Back in the 1990s, Whaley and Zeitlin were two scientists, with a strong interest and background in public health, working at Johns Hopkins University in Baltimore. They were researching the use of human antibodies for the prevention of infectious diseases and unwanted pregnancy, but they needed a manufacturing system that was appropriate for large, cost-sensitive markets. They were aware of work initiated by Drs. Andrew Hiatt and Mich Hein then at The Scripps Research Institute (TSRI) on plant-based antibodies, and in 2000 decided to join them at Epicyte, a biotech company that Hiatt and Hein founded in San Diego. As Whaley tells it, they came out west and drove down the coast looking for a nice place to live. When they reached Del Mar they knew that it had to be their new home. Larry, Kevin and Leslie Robson rented a house together a block from the bluffs that overlook the beach. Today Kevin and Leslie still make their home on that property, and still love living in Del Mar. Leslie is now on the Board of the Farmer’s Market. She and Kevin can be seen most mornings walking their flat-coated retriever, Zum See, on the beach.
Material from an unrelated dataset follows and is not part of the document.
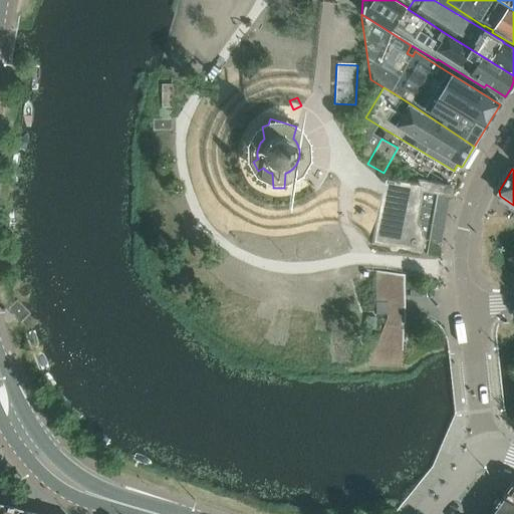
[(382,196),(373,245),(420,253),(423,251),(425,240),(424,237),(441,235),(439,208),(447,207),(448,197),(449,197),(450,197),(453,195),(454,190),(453,189),(450,185),(423,180),(416,179),(415,183),(386,177),(384,184),(382,196)]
MappBio was started in 2003 by Whaley and Zeitlin to develop antibody-based products to address problems of global health. MappBio is a small company with nine employees that is principally funded by grants and contracts from the National Institutes of Health and the Department of Defense to develop products for global health diseases that are often overlooked by the drug industry. The company participates in several large consortia with academic research institutions, including one led by Prof. Erica Ollmann-Saphire, an Ebola researcher at TSRI. The technology involves infecting plants, such as Nicotiana, with a plant virus (called a “vector”) that has been modified to contain the genetic material of human antibodies selected to target the disease causing virus -- in the case of ZMapp, Ebola virus. The plant virus multiplies and spreads in the plant and the plant produces the human antibodies that target Ebola. The process of antibody production takes only about 10 days.

ZMapp has been provided to infected individuals, but supplies are now exhausted. MappBio is currently working hard with collaborators at Kentucky BioProcessing to scale up production of ZMapp, for compassionate use in the West African outbreak. We all hope that ZMapp, and other technologies, will prove effective in treating those infected with Ebola, and we in Del Mar are certainly proud to have such caring and effective scientists in our midst.